In June 2011, he told CBC News if a buyer wasn't found soon, it would have to be torn down.

The interior of the Gothic Arches in 2012. (CBC)

Saddled with annual heating bills of $20,000, Huggard said he was worried about its long-term viability.

"If we're looking another five, six years, well, will there be maintenance issues? You know, probably. We don't want that. We don't want to have big, big expenses that we can't handle."

At that point, he said he needed the building sold in six months.

It took almost 18 to find a buyer, who paid just $100,000 for it.   

Big dreams 

"Gothic Arches sort of found me, in a sense," Toronto developer Jody McCairns told CBC in November 2012.

He said he discovered the property on a visit to the Maritimes.

"I was looking nationwide for institutional properties that might be better served as developments rather than in their present state and couldn't really get it out of my head," he said.

The original concept drawing for the Gothic Arches, as Jody McCairns saw it in 2013, included 75 units but was later scaled back to 26. (The Arch)

His plan was for a 75-unit condo project and said it would take a year to plan, a year to build, and the challenges would be "limitless."

McCairns was right about the last part.

By 2015, he had scaled back the project to just 26 units.

"Being an existing 130-year-old structure, it had inherent challenges from an engineering perspective," he said at the time.

In 2016, after sitting empty for four years, the building was up for sale again, listed for $500,000.

A massive piece of the church tumbles to the ground during demolition earlier this week. (Steven Webb/CBC)

It would be three more years of neglect before Saint John developer Percy Wilbur bought it this fall and announced it would have to come down.

He allowed architect Leroux access to take a few photos before demolition began.

Leroux said he was shocked by how badly the building had deteriorated, especially the stonework.

"Even inside, the stone tracery, which is kind of the curvilinear stone around the stained-glass windows … it was crumbling, on the inside, which you rarely see, so it was a challenge. It was stone with issues."

'Bigger question'

Leroux said it's a shame to see the building come down, but he doubts there was any other option.
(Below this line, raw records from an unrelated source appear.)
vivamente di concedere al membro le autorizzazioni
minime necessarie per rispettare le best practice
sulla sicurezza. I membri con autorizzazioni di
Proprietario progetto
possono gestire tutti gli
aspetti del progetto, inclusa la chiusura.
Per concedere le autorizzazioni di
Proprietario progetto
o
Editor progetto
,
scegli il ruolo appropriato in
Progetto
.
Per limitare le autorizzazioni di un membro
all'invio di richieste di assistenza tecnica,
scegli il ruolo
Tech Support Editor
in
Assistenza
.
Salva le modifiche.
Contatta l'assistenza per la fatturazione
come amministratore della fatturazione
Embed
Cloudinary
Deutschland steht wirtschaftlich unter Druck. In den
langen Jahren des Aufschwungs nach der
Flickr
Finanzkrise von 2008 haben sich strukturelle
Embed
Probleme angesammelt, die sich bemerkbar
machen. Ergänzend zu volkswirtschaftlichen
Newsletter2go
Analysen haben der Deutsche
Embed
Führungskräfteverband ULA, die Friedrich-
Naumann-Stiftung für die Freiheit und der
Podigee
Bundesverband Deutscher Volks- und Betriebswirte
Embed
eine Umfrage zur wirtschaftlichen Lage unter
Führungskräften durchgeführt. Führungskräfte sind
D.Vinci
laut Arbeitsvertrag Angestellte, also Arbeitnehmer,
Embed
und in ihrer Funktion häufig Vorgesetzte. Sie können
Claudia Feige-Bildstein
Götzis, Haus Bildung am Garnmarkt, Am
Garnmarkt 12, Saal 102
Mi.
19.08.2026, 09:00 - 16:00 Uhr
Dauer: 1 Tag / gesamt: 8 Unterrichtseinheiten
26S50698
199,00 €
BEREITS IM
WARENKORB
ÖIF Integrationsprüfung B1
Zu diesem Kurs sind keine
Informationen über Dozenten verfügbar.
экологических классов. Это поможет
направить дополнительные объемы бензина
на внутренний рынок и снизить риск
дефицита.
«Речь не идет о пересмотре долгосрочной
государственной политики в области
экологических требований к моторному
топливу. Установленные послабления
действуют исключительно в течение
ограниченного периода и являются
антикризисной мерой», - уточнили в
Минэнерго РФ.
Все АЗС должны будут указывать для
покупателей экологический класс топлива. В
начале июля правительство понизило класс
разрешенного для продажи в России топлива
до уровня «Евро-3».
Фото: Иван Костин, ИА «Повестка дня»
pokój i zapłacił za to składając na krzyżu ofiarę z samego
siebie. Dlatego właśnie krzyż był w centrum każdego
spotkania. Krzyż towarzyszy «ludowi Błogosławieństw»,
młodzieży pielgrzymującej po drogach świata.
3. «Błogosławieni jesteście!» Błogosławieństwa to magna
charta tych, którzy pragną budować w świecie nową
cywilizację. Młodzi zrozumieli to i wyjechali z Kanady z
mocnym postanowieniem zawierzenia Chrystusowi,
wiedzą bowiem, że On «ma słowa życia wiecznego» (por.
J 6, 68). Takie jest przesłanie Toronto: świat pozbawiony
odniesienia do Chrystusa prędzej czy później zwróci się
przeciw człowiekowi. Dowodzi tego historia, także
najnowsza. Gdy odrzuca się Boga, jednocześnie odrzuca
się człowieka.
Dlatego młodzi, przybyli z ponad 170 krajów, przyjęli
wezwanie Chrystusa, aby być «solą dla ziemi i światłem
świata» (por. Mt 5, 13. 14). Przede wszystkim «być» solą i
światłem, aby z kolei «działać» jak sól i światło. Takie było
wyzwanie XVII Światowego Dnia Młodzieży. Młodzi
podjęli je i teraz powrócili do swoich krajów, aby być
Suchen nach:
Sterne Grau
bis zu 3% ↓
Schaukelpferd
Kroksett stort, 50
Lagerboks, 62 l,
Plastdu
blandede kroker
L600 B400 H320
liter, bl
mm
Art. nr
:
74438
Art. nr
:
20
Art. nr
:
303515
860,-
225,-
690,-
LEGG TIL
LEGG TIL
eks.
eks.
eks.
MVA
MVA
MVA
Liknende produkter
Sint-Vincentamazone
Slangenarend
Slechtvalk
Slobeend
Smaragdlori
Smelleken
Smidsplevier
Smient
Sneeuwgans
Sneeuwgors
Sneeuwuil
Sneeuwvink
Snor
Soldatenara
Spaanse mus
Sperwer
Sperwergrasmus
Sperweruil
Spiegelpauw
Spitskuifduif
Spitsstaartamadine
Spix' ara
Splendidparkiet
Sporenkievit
"It would cost a lot of money to restore that and bring it back," he said, "It's one of those difficult, difficult situations.

"It had just been neglected for so long, which is a shame. But in some ways, that's the bigger question that people should be looking at.

"It's tragic what's happening to heritage in Saint John, so it's not just about the demolition, it's about how things are being let go. And people aren't seeming to do that much about it.".

At least one piece of the former Centenary Queen Square United Church remains intact.

The Letourneau organ as it appears now, at Our Saviour's Lutheran Church in Sun Prairie, Wisc. (Our Saviour's Lutheran Church)

The grand Letourneau organ, which was sold in 1998, sits in Our Saviour's Lutheran Church in Sun Prairie, Wisc. It is used regularly for services there.

In an email, the organist, John Krueger, expressed dismay at the demolition and compared Centenary Queen Square to the Capitol buildings in Wisconsin's state capital, Madison.

"As the Capitol is on a hill and visible from many directions as one approaches Madison, so the church in [Saint John] is a similar focal point. I am personally sorry to see the building go."

 Wilbur plans to build an apartment complex on the site.